- _Exercise_
Return the lines from the one with "collectors: D. H. Nicolson" up to and including the one with "scientific name: Chordaria flagelliformis", copied exactly.

- _Data for this exercise_
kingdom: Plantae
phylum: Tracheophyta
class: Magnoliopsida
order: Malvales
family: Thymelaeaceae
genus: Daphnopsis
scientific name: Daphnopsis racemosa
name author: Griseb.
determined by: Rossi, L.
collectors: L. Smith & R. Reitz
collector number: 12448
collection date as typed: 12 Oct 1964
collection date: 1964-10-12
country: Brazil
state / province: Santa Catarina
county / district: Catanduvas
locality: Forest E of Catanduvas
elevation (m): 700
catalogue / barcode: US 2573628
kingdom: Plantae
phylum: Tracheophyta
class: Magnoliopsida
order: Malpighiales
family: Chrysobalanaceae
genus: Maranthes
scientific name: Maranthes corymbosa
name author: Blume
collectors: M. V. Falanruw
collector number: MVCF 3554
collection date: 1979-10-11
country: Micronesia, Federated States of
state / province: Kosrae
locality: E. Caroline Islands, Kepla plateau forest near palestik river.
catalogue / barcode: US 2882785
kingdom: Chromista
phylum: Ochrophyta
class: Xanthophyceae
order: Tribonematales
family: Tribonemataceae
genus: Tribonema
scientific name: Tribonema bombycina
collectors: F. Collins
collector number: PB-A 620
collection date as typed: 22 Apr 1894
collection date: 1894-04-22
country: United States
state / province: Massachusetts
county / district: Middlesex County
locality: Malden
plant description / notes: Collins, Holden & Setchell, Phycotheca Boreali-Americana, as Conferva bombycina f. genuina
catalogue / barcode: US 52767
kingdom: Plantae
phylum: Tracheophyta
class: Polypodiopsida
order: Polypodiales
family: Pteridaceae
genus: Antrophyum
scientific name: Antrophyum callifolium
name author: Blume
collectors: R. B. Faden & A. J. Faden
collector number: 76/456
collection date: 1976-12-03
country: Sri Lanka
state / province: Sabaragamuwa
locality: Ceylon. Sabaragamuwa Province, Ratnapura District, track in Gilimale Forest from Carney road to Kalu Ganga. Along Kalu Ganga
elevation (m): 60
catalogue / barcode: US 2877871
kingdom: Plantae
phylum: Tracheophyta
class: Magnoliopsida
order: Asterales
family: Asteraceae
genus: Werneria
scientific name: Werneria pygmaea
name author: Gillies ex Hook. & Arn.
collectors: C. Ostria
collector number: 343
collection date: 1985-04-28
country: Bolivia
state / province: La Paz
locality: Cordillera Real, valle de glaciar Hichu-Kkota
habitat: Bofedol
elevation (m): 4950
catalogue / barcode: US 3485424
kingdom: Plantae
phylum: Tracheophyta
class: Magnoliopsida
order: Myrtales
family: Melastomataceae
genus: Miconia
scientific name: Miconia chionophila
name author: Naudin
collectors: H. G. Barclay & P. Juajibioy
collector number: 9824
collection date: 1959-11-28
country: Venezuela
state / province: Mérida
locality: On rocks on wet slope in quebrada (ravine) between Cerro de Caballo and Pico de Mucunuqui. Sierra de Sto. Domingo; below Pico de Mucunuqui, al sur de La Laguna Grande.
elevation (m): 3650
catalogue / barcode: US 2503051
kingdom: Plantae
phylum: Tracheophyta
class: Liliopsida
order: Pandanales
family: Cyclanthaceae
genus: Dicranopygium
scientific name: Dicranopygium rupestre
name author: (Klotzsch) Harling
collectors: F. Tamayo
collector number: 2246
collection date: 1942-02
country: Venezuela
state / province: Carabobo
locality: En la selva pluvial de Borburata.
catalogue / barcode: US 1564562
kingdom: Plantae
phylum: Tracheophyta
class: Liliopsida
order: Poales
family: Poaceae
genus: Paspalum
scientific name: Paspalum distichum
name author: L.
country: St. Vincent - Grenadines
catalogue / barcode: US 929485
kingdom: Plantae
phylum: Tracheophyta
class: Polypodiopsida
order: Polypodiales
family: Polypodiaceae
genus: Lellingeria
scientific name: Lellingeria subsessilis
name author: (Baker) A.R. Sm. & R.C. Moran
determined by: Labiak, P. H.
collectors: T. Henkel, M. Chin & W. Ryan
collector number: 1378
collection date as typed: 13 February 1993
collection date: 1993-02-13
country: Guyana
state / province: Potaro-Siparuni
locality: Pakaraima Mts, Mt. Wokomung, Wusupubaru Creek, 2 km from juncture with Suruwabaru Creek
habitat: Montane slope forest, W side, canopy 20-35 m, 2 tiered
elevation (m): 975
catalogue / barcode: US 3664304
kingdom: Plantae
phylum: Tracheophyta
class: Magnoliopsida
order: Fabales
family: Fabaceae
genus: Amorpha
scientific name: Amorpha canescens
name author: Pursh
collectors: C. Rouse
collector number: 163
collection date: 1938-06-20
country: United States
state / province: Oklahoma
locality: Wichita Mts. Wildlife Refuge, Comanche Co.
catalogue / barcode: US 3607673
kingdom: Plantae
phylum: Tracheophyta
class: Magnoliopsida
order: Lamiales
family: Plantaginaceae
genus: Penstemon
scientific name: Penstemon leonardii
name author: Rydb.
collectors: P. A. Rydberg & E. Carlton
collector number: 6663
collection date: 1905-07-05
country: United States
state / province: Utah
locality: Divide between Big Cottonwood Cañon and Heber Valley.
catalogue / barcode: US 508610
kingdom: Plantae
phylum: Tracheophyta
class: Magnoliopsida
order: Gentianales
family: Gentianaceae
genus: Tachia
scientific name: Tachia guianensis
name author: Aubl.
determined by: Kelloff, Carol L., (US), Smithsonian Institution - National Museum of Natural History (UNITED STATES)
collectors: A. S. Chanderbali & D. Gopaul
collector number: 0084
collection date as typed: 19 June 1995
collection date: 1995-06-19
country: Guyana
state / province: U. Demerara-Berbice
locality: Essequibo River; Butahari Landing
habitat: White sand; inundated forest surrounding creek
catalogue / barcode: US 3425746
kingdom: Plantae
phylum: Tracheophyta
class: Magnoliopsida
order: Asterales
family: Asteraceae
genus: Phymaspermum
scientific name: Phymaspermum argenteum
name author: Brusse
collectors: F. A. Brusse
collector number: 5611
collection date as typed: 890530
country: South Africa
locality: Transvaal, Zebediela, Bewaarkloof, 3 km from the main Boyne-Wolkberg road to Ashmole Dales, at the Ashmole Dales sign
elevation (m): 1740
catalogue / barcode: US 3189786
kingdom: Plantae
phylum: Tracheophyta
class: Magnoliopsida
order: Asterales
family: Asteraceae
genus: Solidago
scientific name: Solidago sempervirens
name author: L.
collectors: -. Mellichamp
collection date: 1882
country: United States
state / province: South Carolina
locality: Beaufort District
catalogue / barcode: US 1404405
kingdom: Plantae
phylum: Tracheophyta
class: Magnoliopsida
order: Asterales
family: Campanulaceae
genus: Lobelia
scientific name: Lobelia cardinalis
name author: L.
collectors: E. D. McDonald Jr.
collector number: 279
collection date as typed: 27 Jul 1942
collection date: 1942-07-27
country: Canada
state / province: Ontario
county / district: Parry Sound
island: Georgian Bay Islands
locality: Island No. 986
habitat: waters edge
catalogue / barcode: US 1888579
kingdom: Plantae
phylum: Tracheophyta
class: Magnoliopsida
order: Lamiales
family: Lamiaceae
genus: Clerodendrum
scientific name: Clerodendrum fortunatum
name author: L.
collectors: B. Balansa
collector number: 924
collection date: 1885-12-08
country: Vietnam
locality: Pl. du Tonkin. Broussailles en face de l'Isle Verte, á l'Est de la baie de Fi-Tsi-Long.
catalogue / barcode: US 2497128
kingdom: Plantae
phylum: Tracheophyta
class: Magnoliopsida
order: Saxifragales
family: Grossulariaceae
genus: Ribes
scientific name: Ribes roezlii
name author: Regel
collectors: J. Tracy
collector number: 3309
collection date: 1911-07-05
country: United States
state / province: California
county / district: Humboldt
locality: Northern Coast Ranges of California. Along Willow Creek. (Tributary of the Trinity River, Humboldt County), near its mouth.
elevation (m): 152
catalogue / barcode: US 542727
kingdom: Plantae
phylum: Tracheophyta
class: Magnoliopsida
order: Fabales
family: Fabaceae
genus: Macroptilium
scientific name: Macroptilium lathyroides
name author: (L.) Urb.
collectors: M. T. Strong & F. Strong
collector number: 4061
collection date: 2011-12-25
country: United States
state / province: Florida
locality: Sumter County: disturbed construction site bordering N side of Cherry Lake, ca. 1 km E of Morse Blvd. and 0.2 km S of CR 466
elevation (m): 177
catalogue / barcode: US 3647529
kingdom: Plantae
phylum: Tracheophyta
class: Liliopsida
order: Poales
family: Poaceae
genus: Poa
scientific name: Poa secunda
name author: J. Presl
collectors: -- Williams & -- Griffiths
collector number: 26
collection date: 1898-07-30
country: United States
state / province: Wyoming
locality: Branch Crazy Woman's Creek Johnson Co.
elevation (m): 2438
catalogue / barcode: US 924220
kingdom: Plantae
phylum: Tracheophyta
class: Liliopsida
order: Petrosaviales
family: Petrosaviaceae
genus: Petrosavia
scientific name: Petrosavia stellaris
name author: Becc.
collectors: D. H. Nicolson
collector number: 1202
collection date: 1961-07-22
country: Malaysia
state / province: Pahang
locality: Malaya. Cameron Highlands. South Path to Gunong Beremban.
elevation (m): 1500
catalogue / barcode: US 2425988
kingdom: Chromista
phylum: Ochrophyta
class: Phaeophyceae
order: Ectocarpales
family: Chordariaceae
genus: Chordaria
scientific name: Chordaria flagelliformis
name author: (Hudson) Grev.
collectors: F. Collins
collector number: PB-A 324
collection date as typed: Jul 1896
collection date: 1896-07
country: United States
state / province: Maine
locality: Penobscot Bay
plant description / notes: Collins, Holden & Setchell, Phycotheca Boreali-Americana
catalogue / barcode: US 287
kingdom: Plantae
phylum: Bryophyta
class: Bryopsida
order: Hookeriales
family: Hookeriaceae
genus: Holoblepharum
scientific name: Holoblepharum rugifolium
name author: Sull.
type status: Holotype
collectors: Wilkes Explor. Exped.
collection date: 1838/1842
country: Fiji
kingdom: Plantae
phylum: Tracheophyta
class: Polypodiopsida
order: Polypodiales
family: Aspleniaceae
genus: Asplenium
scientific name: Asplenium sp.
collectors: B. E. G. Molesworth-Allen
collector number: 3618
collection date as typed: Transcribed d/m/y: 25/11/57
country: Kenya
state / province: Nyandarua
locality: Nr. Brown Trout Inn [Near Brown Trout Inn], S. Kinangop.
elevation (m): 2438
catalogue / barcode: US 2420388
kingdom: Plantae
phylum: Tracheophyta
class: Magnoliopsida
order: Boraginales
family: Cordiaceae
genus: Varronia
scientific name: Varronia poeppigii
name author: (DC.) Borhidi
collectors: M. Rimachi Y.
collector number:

- _Result of this exercise_
collectors: D. H. Nicolson
collector number: 1202
collection date: 1961-07-22
country: Malaysia
state / province: Pahang
locality: Malaya. Cameron Highlands. South Path to Gunong Beremban.
elevation (m): 1500
catalogue / barcode: US 2425988
kingdom: Chromista
phylum: Ochrophyta
class: Phaeophyceae
order: Ectocarpales
family: Chordariaceae
genus: Chordaria
scientific name: Chordaria flagelliformis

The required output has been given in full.